La décision de la Russie a surpris, car le pays est loin d'être en manque de blé. Même avec la flambée d'achats de céréales, traditionnelle réaction de précaution des Russes en période de crise, le pays a largement de quoi couvrir la demande nationale. Il produit près du double de ce qu'il consomme. Mais le gouvernement doit montrer à sa population qu'il privilégie le marché intérieur et agit pour limiter l'inflation. En cessant d'exporter, il accroît les stocks et s'assure de contrôler la hausse des prix alors que la production alimentaire augmente fortement (+9,3 % en mars). C'est un rare moteur de croissance dans une économie gagnée par la récession où la production industrielle a commencé à chuter.
Pression à la hausse sur les prix
La Russie devrait rester le premier exportateur de blé en 2019-2020. Passant de 35,7 millions de tonnes à 33,5 millions, les ventes ont certes diminué, loin du total 2017-2018 (41,4 millions de tonnes). La production de blé a elle aussi baissé, de 7 millions en trois ans, mais celles d'orge et de maïs sont en hausse. Le total devrait, en 2019-2020, dépasser les 120 millions de tonnes (contre 113 millions l'année précédente) grâce à l'expansion de la superficie récoltée (record de 18 millions d'hectares pour les céréales), l'amélioration des semences et la modernisation des technologies.

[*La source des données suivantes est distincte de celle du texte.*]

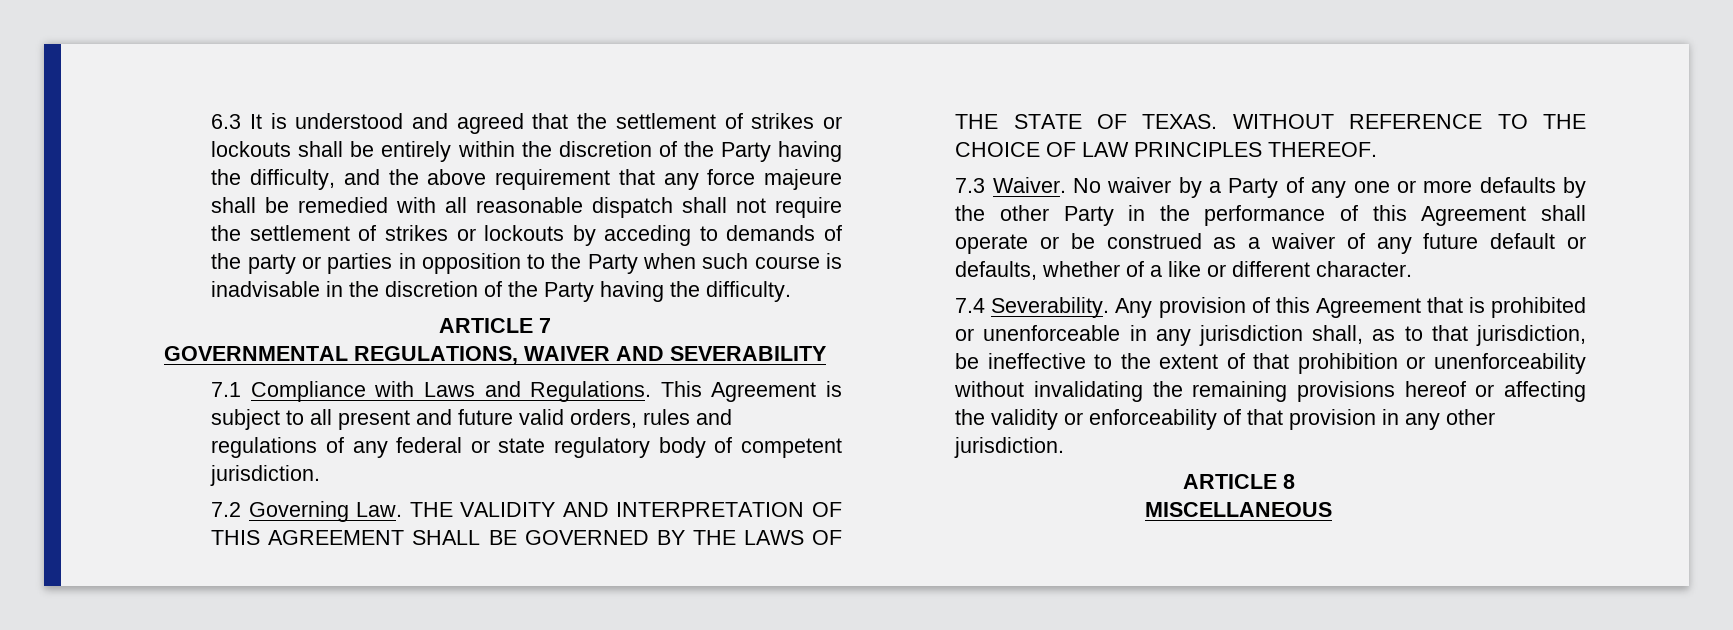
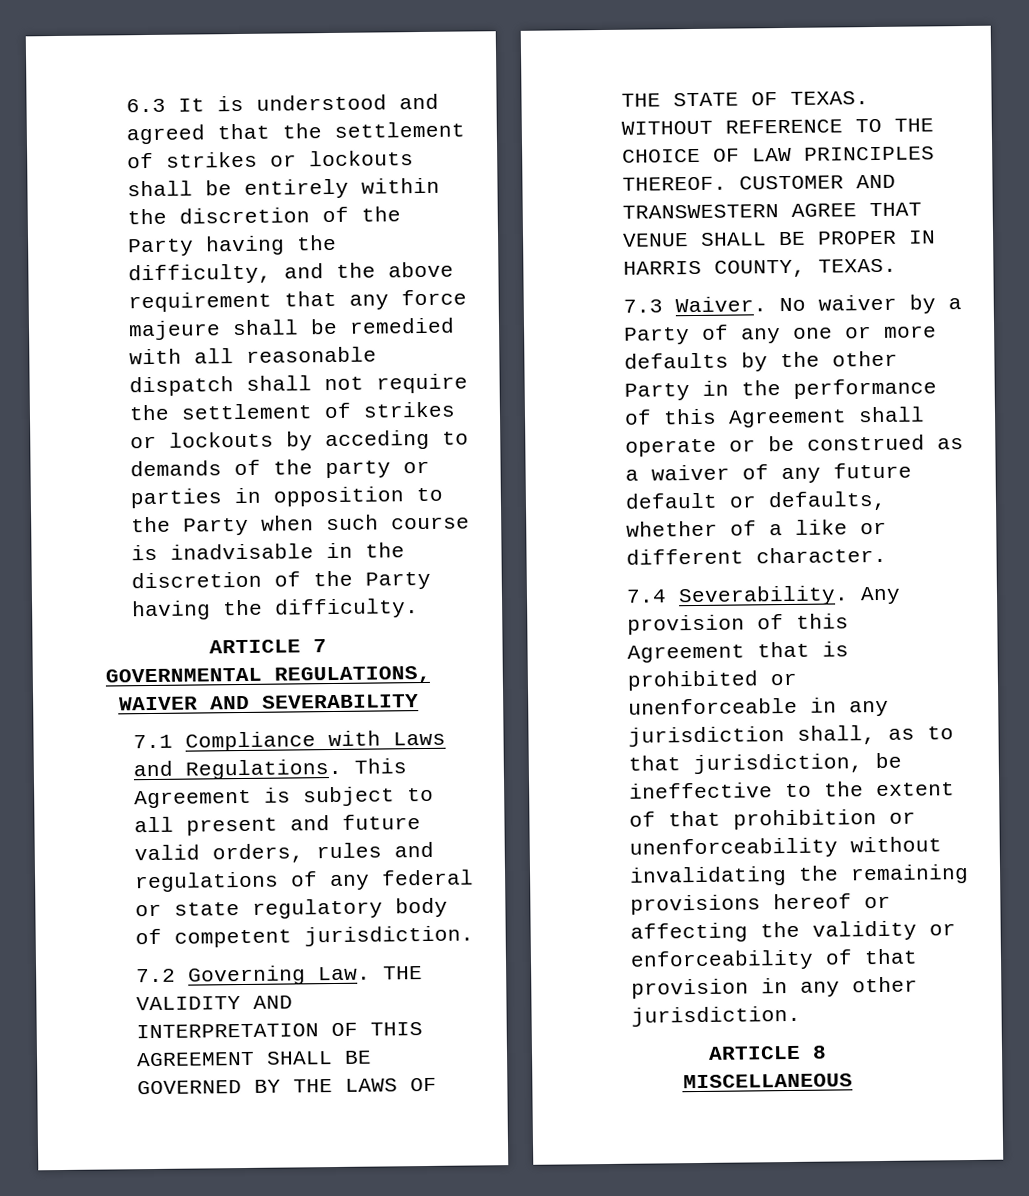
(1378, 149) none -> [738,174,896,190] [621,202,922,219] [622,230,936,247] [622,258,897,278] CUSTOMER AND TRANSWESTERN AGREE THAT VENUE SHALL BE PROPER IN HARRIS COUNTY, TEXAS.

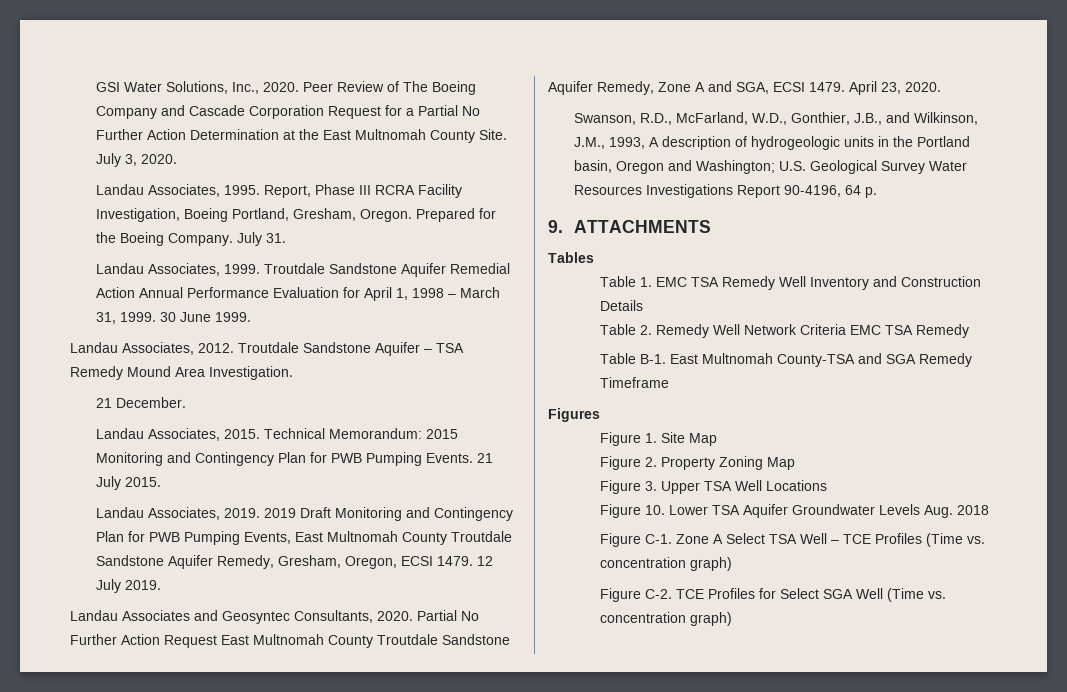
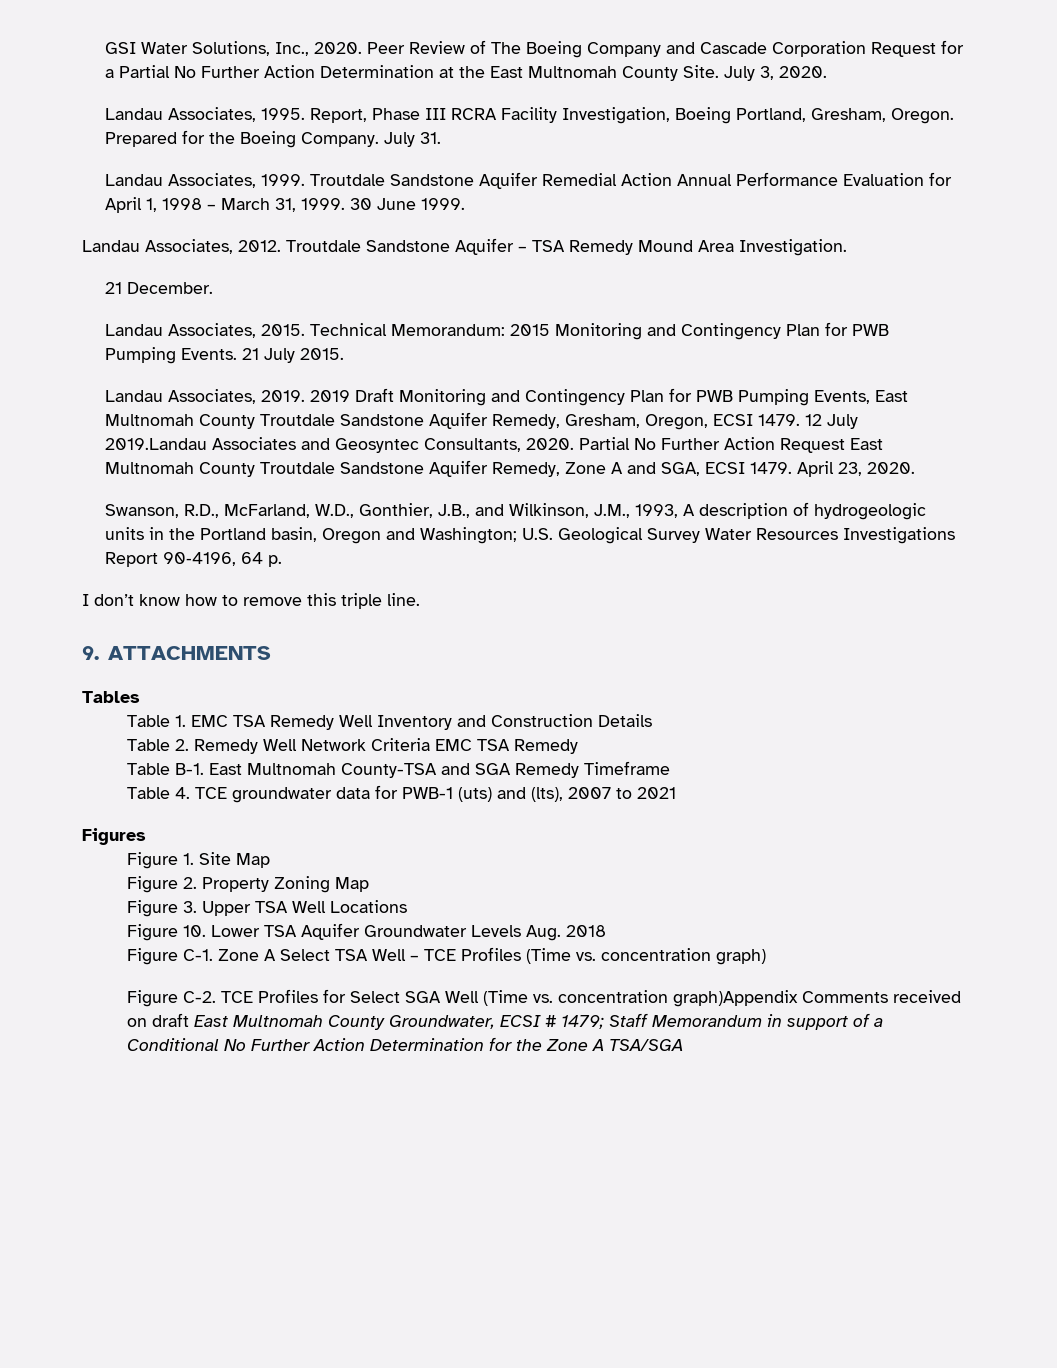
[125,580,162,590] [70,610,118,621] 2019. // Landau -> [104,438,207,450] 2019.Landau
(878, 192) none -> [82,593,420,609] // I don’t know how to remove this triple line.
(670, 382) none -> [127,785,677,803] // Table 4. TCE groundwater data for PWB-1 (uts) and (lts), 2007 to 2021
[690,612,733,626] graph) -> [673,990,962,1007] [127,1013,884,1030] [127,1037,684,1051] graph)Appendix Comments received on draft East Multnomah County Groundwater, ECSI # 1479; Staff Memorandum in support of a Conditional No Further Action Determination for the Zone A TSA/SGA

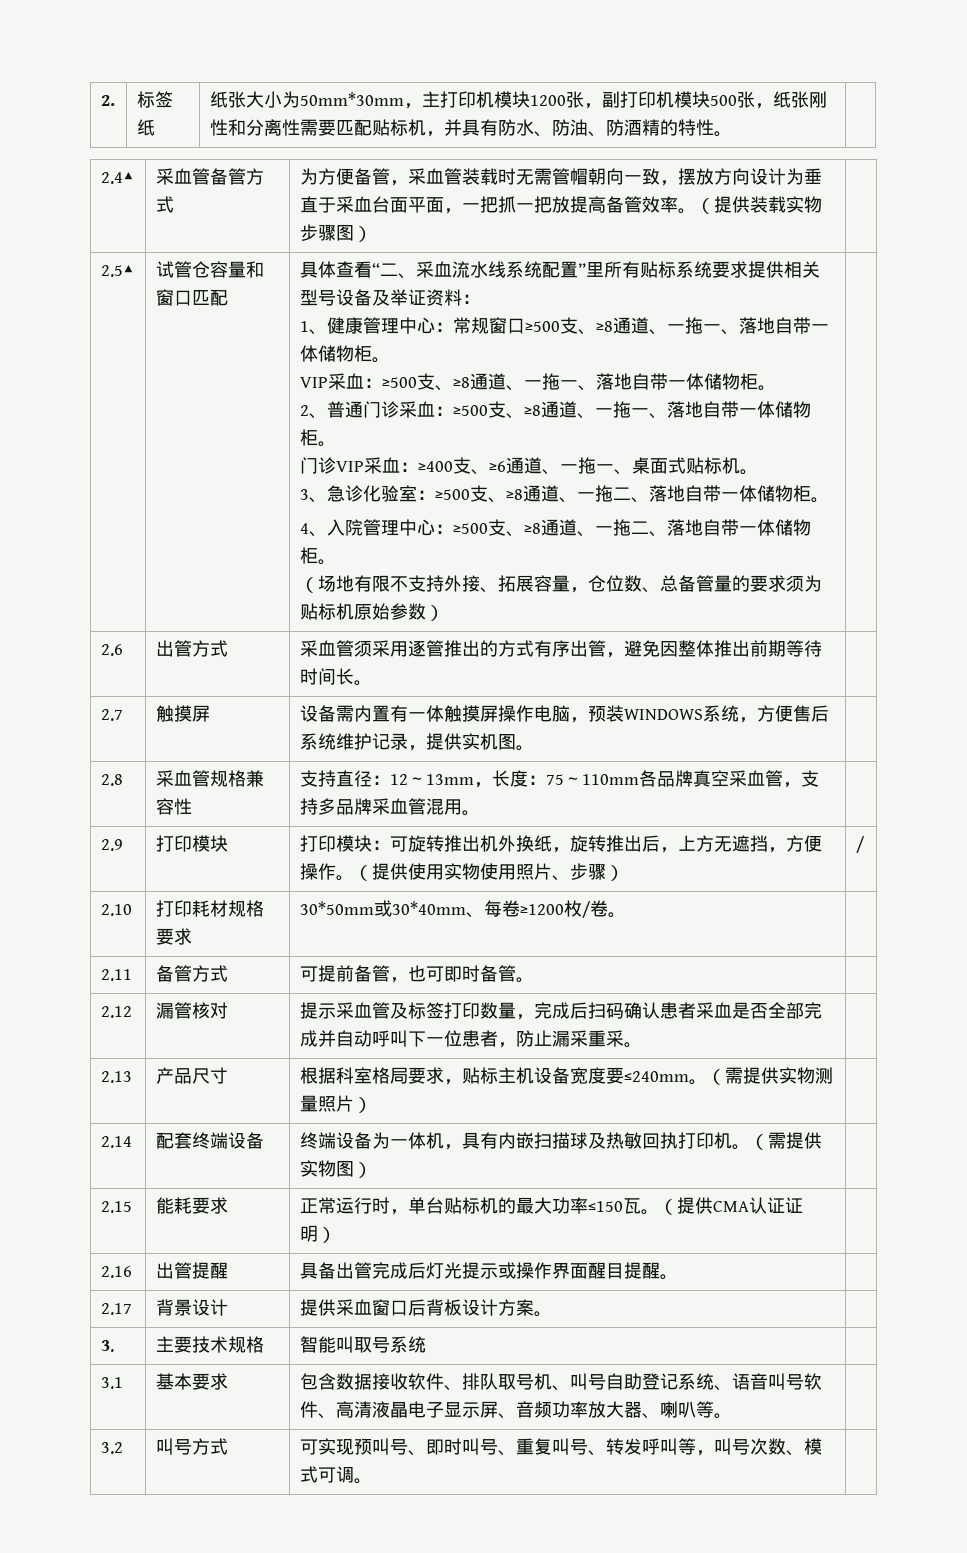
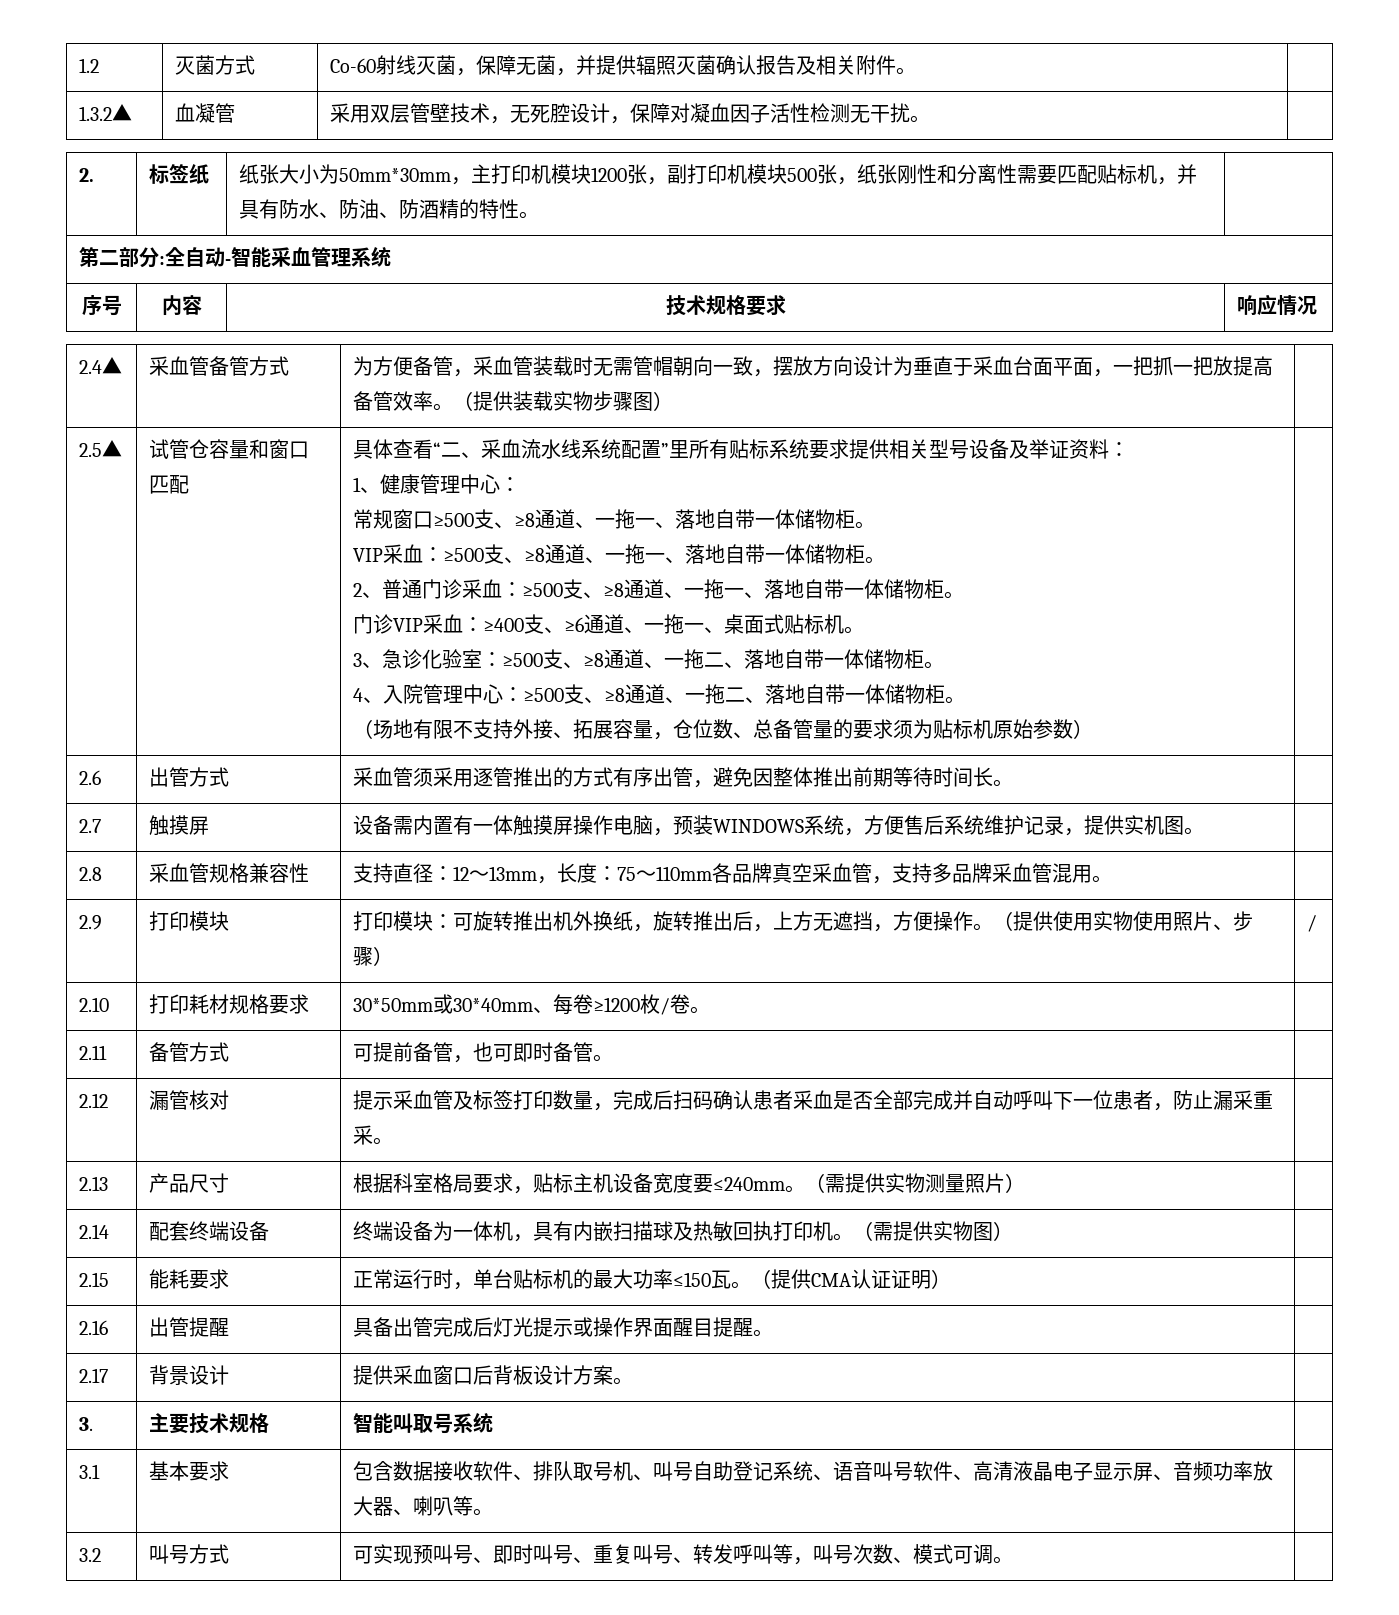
(100, 100) none -> [79,58,100,73] [175,55,256,75] [330,55,917,76] [79,104,133,121] [175,103,236,123] [330,103,931,124] 1.2 | 灭菌方式 | Co-60射线灭菌，保障无菌，并提供辐照灭菌确认报告及相关附件。 | // 1.3.2▲ | 血凝管 | 采用双层管壁技术，无死腔设计，保障对凝血因子活性检测无干扰。 | //
(732, 134) none -> [79,246,392,268] [81,295,122,316] [161,295,202,316] [665,295,786,316] [1237,294,1318,316] // 第二部分:全自动-智能采血管理系统 // 序号 | 内容 | 技术规格要求 | 响应情况
(453, 327) none -> (521, 484) //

Cependant, la récolte 2020-2021 s'annonce moins bonne à cause de températures volatiles et d'une pluviométrie inférieure de 15 % à 40 % aux moyennes selon les régions, notamment dans le Sud. Le gouvernement et certains analystes tablent sur une production de 75-77 millions de tonnes de blé. Mais, en fait, elle risque d'être inférieure à celle de cette année. Une pression de plus pour pousser les prix mondiaux à la hausse.